En cherchant l'identité des choristes pour la France (info qu'on ne trouve pas sur 'digiloo trush', j'ai trouvé cet article publié le samedi 16 mai de cette année, où on découvre que Daniel Balavoine est accompagné par un de ses frères.
https://www.ici.fr/nouvelle-aquitaine/pyrenees-atlantiques-64/bizanos/eurovision-il-y-a-50-ans-daniel-balavoine-participait-au-concours-comme-simple-choriste-et-la-france-terminait-2e-8467433J'avais aussi oublié que la France, avant la plongée caméra pour Marie Myriam un an plus tard, cherche à cette époque l'originalité technique avec ici au début du 2ème couplet l'image qui s'ouvre en rond.
A charge, on peut peut-être dire que Catherine Ferry donne l'impression de réciter un poème devant la classe et soit pour cause de trac ou de détachement, on sent un Daniel Balavoine plus élève espiègle lors d'un spectacle de fin d'année pas forcément conscient de l'image idéale à donner pour emporter les jurys.

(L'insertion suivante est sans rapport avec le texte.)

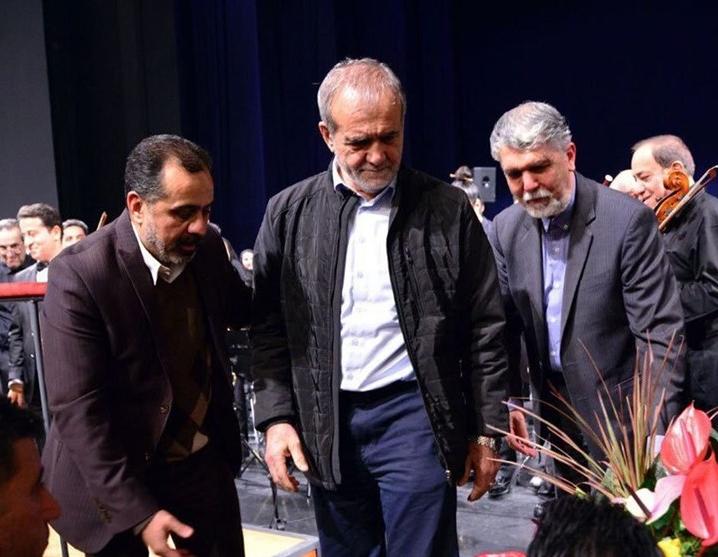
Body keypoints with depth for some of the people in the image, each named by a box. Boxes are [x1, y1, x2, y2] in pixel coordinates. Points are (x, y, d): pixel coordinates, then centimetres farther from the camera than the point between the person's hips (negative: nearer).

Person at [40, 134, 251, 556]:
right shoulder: (80, 275, -21)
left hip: (205, 461, 5)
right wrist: (138, 513, -25)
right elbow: (77, 409, -21)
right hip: (116, 476, -4)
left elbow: (242, 311, 15)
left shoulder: (208, 248, -5)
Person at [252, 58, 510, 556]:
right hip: (325, 425, 3)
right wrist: (277, 416, -2)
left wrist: (486, 431, 0)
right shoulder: (289, 214, 2)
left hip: (413, 414, -2)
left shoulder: (448, 210, -3)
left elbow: (485, 327, 0)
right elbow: (271, 326, 5)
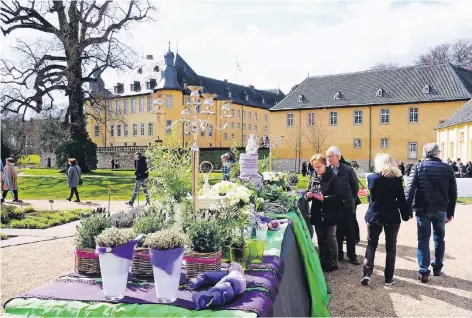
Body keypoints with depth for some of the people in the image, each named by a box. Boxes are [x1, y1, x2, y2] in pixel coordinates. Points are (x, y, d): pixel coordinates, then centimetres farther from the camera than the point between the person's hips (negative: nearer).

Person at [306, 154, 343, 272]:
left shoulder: (333, 178, -11)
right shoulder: (313, 177, 6)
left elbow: (339, 196, -15)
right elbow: (308, 192, 14)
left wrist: (324, 198, -25)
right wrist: (308, 195, -9)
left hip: (329, 214, -6)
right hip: (317, 214, 6)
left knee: (330, 239, 2)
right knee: (321, 239, 14)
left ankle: (333, 264, 15)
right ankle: (323, 262, 27)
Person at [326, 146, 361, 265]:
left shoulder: (348, 170, -5)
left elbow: (355, 186, 1)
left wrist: (351, 199, 4)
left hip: (347, 205, -2)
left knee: (350, 231, 6)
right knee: (337, 231, 11)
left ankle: (352, 256, 16)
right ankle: (339, 254, 22)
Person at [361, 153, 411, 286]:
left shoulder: (371, 177, -5)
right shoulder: (397, 179, -6)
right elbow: (401, 199, -5)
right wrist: (406, 214, 5)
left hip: (374, 216, 0)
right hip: (392, 217, 0)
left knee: (371, 245, 11)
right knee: (391, 247, 10)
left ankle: (367, 274, -1)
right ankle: (388, 278, 14)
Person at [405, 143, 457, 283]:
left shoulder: (418, 167, -4)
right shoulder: (447, 168, 3)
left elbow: (409, 189, -12)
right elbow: (453, 192, 5)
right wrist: (450, 212, 12)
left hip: (423, 209, -2)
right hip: (441, 210, 2)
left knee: (423, 239, 4)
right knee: (439, 238, 18)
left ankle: (424, 272, 1)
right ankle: (437, 267, 29)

A décharge, la partition et les arrangements pour l'orchestre sont excellents et l'interprétation vocale irréprochable . Et comme il s'agit, sauf erreur de ma part de la dernière année où un pays envoie des artistes établis et au succès international, il me semble que les Britanniques auraient pu chanter n'importe quelle chanson, il auraient de toute façon eu la prime de la célébrité pour les retombées sur l'image du concours.